Gross domestic product may increase 5 percent this year, compared with an earlier forecast range of 5 percent to 6 percent, the trade ministry said in a statement today. The Monetary Authority of Singapore, which uses the island’s dollar as its main tool to manage inflation, said it will reduce the slope of the policy band of its currency and continue with a modest and gradual appreciation.
The risk of another global recession erased $10 trillion of equities worldwide last quarter and prompted officials from China to Indonesia to boost fiscal measures or cut interest rates. With a potential Greek default threatening to disrupt world financial markets, Singapore is trying to stimulate growth just six months after its last monetary tightening, and the government said this week it will increase spending in the next five years.
“We expect central banks across the region to ease given increasing signs of a sharper global downturn,” Chua Hak Bin, a Singapore-based economist at Bank of America Merrill Lynch, said before the releases. “The smaller, more open economies are seeing the hit from the external slowdown. If things do turn for the worse, we can expect the Singapore government to respond with fiscal measures in the coming months.”
The Southeast Asian nation’s economy increased an annualized 1.3 percent last quarter from the previous three months, when it shrank a revised 6.3 percent, the trade ministry said. GDP expanded 5.9 percent from a year earlier, after rising 1 percent the previous quarter.
The Singapore dollar, the fourth-worst performing Asian currency in the past month, rose 0.6 percent to S$1.2708 against its U.S. counterpart at 8:11 a.m. local time today. It had reached unprecedented levels since the central bank said in April it would allow further appreciation to tame price gains, trading below S$1.20 in July.
The Singapore monetary authority guides the local dollar against a basket of currencies within an undisclosed band. It adjusts the pace of appreciation or depreciation by changing the slope, width and center of the band.
The island, located at the southern end of the 600-mile (965-kilometer) Malacca Strait, is among the first countries in the region to report third-quarter data. Asia’s growth has slowed since the second quarter, the International Monetary Fund said yesterday as it reduced forecasts for regional expansion this year and next.
The global slowdown has prompted some Asian central banks to start cutting interest rates or refrain from increasing borrowing costs.

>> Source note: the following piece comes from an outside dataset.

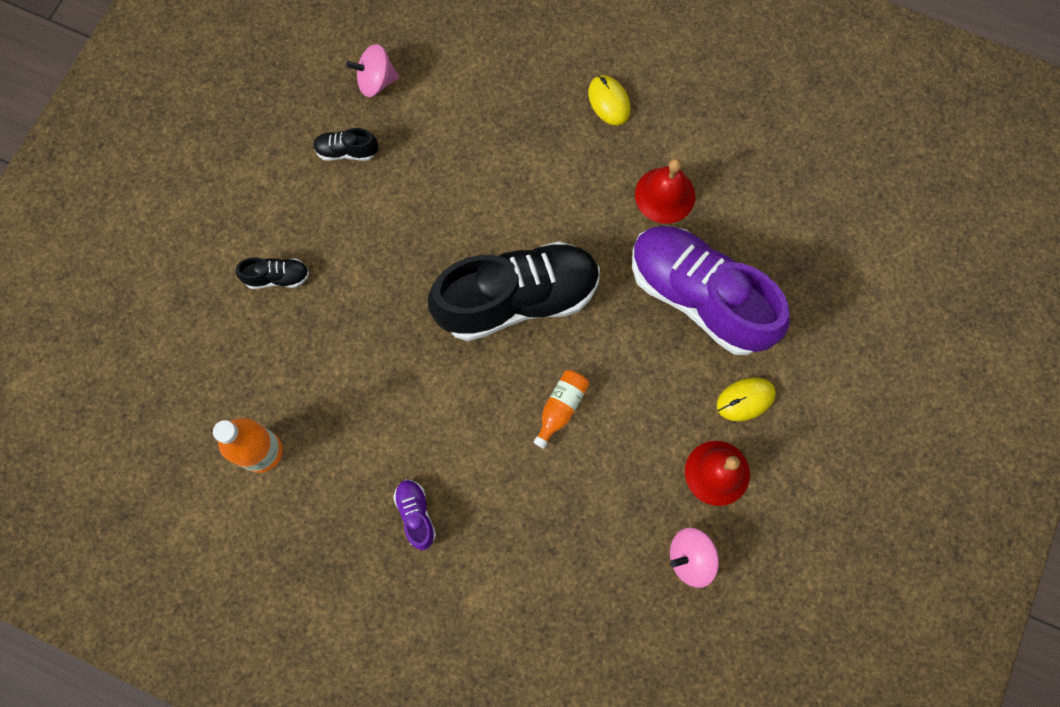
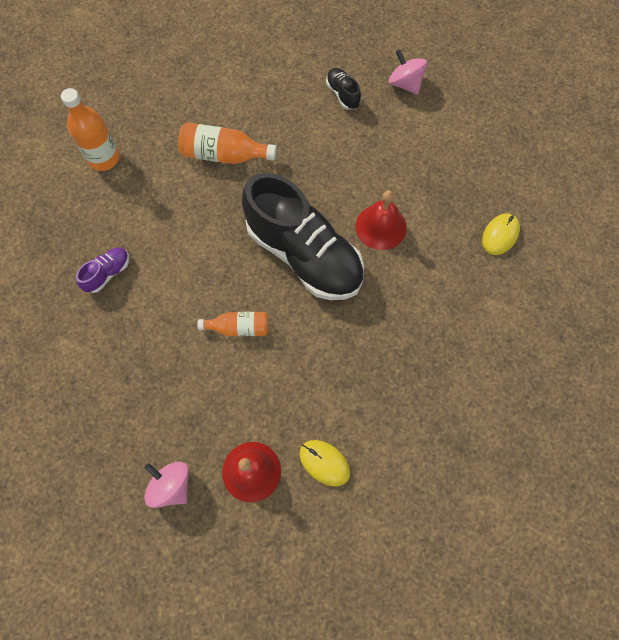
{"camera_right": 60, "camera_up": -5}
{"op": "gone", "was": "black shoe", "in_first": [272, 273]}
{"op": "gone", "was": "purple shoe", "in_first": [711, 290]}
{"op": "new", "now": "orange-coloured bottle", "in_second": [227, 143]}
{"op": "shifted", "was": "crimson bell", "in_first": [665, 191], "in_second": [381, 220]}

Pakistan and Indonesia have lowered rates this month while the Bank of Korea left borrowing costs unchanged yesterday for a fourth straight month.
The MSCI Asia Pacific Index of stocks has slumped about 14.8 percent this year. The Singapore’s benchmark Straits Times Index has dropped 14.3 percent in the same period, led by Neptune Orient Lines Ltd., Southeast Asia’s biggest container carrier, and CapitaMalls Asia Ltd., an owner of shopping malls across the region.